How many megatons of iphones is each person going to use at any one time?
I’m asserting that civilizations that can’t control their population growth will inevitably self-destruct, because if they can’t regulate population growth they will inevitably outgrow even the theoretical maximum population a given area can support, and (much sooner) any means of moving new population out of the area. Given that technological civilizations can control their population growth, I don’t think it’s impossible that they will eventually decide to prioritize something other than simple raw growth, and so may have a population that remains steady, grows only slowly, or even shrinks to a level that they like.
“Population growth will stop” is a much stronger assertion, and not one that I’m making or believe. Remember, this thread is about ‘why haven’t we been contacted’.
I really don’t think you’re thinking about the scale of resources available just on earth, much less in the entire solar system.
Intelligent life hasn’t been around for billions of years on Earth, and I haven’t seen evidence that it would be easy for it to arise faster on Earth. You can’t get a whole lot older than earth without leaving the Population I stars, but non-population I stars lack heavy (that is, not H and He) elements and are likely not to support life.
So I think we’re only looking at most something in the ‘hundreds of thousands’ to ‘tens millions’ of years for intelligent life to have spread, not ‘billions’. Remember, the thread is about ‘why haven’t we been contacted by extra terrestrials’, not ‘what might happen in a billion years time’.

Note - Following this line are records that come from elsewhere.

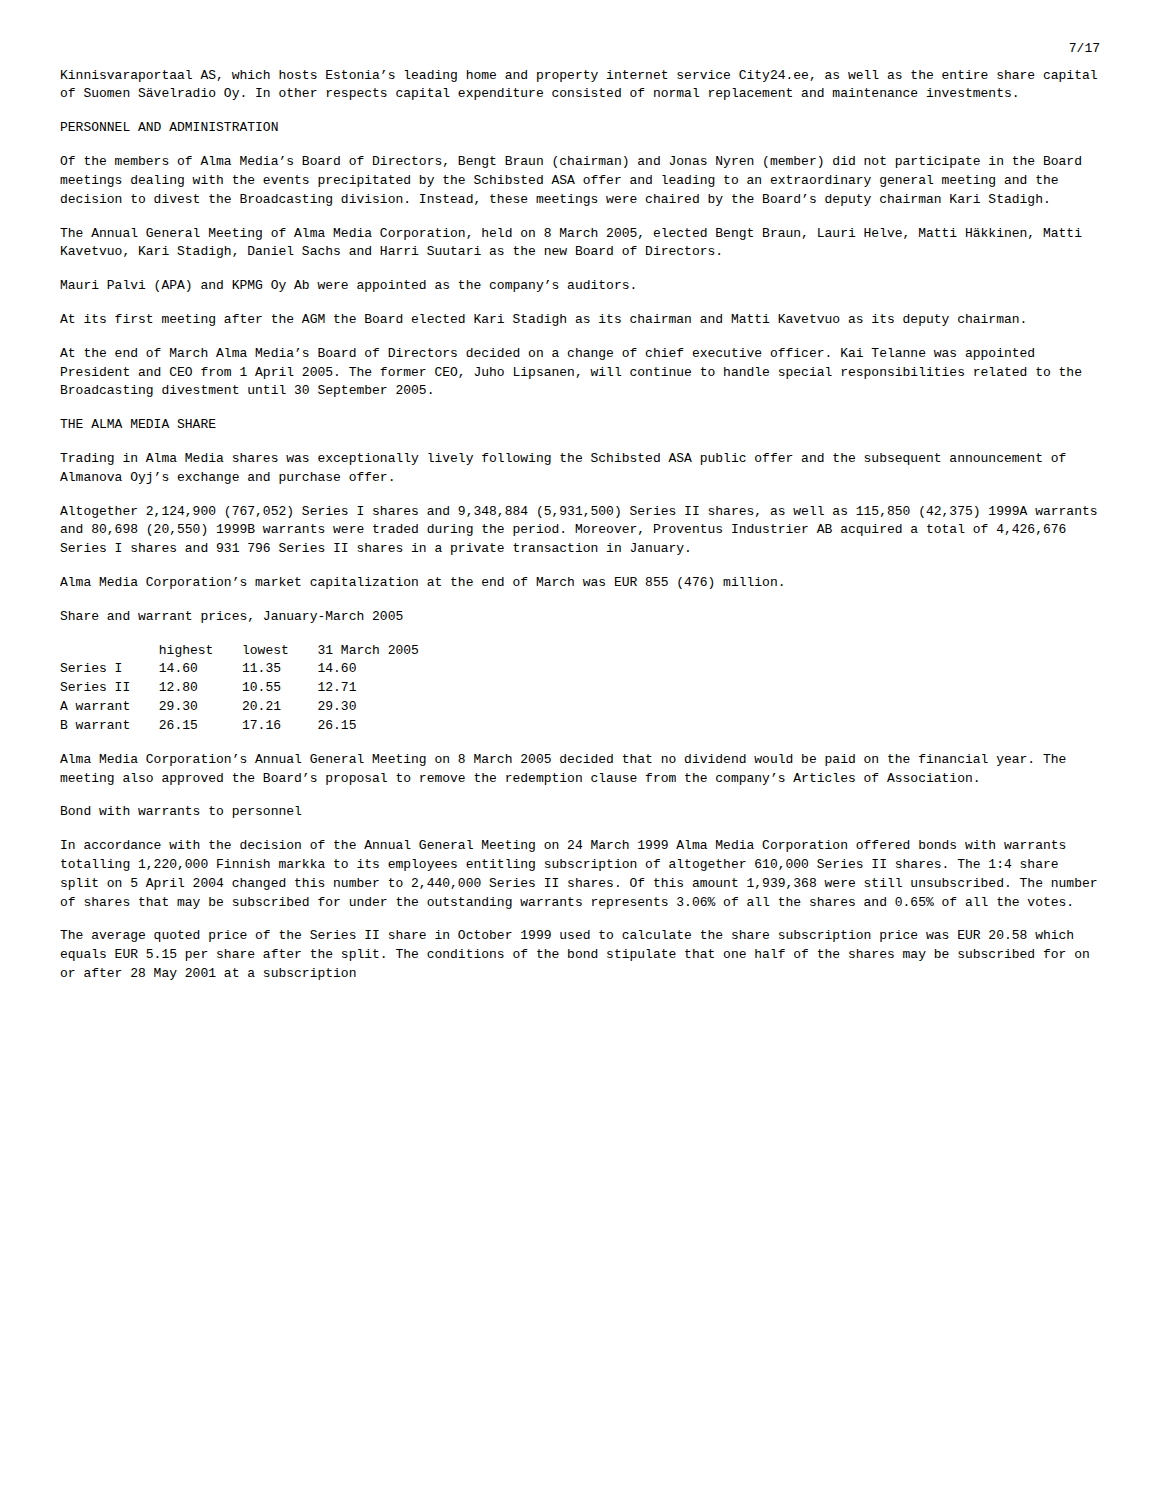7/17
Kinnisvaraportaal AS, which hosts Estonia’s leading home and property internet service City24.ee, as well as the entire share capital of Suomen Sävelradio Oy. In other respects capital expenditure consisted of normal replacement and maintenance investments.
PERSONNEL AND ADMINISTRATION
Of the members of Alma Media’s Board of Directors, Bengt Braun (chairman) and Jonas Nyren (member) did not participate in the Board meetings dealing with the events precipitated by the Schibsted ASA offer and leading to an extraordinary general meeting and the decision to divest the Broadcasting division. Instead, these meetings were chaired by the Board’s deputy chairman Kari Stadigh.
The Annual General Meeting of Alma Media Corporation, held on 8 March 2005, elected Bengt Braun, Lauri Helve, Matti Häkkinen, Matti Kavetvuo, Kari Stadigh, Daniel Sachs and Harri Suutari as the new Board of Directors.
Mauri Palvi (APA) and KPMG Oy Ab were appointed as the company’s auditors.
At its first meeting after the AGM the Board elected Kari Stadigh as its chairman and Matti Kavetvuo as its deputy chairman.
At the end of March Alma Media’s Board of Directors decided on a change of chief executive officer. Kai Telanne was appointed President and CEO from 1 April 2005. The former CEO, Juho Lipsanen, will continue to handle special responsibilities related to the Broadcasting divestment until 30 September 2005.
THE ALMA MEDIA SHARE
Trading in Alma Media shares was exceptionally lively following the Schibsted ASA public offer and the subsequent announcement of Almanova Oyj’s exchange and purchase offer.
Altogether 2,124,900 (767,052) Series I shares and 9,348,884 (5,931,500) Series II shares, as well as 115,850 (42,375) 1999A warrants and 80,698 (20,550) 1999B warrants were traded during the period. Moreover, Proventus Industrier AB acquired a total of 4,426,676 Series I shares and 931 796 Series II shares in a private transaction in January.
Alma Media Corporation’s market capitalization at the end of March was EUR 855 (476) million.
Share and warrant prices, January-March 2005
| | highest | lowest | 31 March 2005 |
| --- | --- | --- | --- |
| Series I | 14.60 | 11.35 | 14.60 |
| Series II | 12.80 | 10.55 | 12.71 |
| A warrant | 29.30 | 20.21 | 29.30 |
| B warrant | 26.15 | 17.16 | 26.15 |
Alma Media Corporation’s Annual General Meeting on 8 March 2005 decided that no dividend would be paid on the financial year. The meeting also approved the Board’s proposal to remove the redemption clause from the company’s Articles of Association.
Bond with warrants to personnel
In accordance with the decision of the Annual General Meeting on 24 March 1999 Alma Media Corporation offered bonds with warrants totalling 1,220,000 Finnish markka to its employees entitling subscription of altogether 610,000 Series II shares. The 1:4 share split on 5 April 2004 changed this number to 2,440,000 Series II shares. Of this amount 1,939,368 were still unsubscribed. The number of shares that may be subscribed for under the outstanding warrants represents 3.06% of all the shares and 0.65% of all the votes.
The average quoted price of the Series II share in October 1999 used to calculate the share subscription price was EUR 20.58 which equals EUR 5.15 per share after the split. The conditions of the bond stipulate that one half of the shares may be subscribed for on or after 28 May 2001 at a subscription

I don’t believe the claim implicit to this idea that you can create software capable of human-level or better decision making on broad and open-ended questions (like you would need for setting up mining and factory replication operations in an unknown, distant solar system) that also is completely subservient to whatever initial goals humans give it, never evolves to have its own goals or objectives, never breaks down and has no risk of going out of control and destroying the home system over millennial time scales (much less the billion year time scales you’re talking about).
The idea of self-replicating machines that you can fling at another solar system, and they will figure out how to harvest it, send you back materials, and send more ‘starter sets’ to other stars that are smart enough to handle all of the problems that come up and make all decisions needed, but also won’t ever have objectives of their own even after billions of years of operation including significant radiation exposure is magic. Pointing to ‘but look, we have automated mining equipment, the rest is just engineering problems’ is mere handwaving.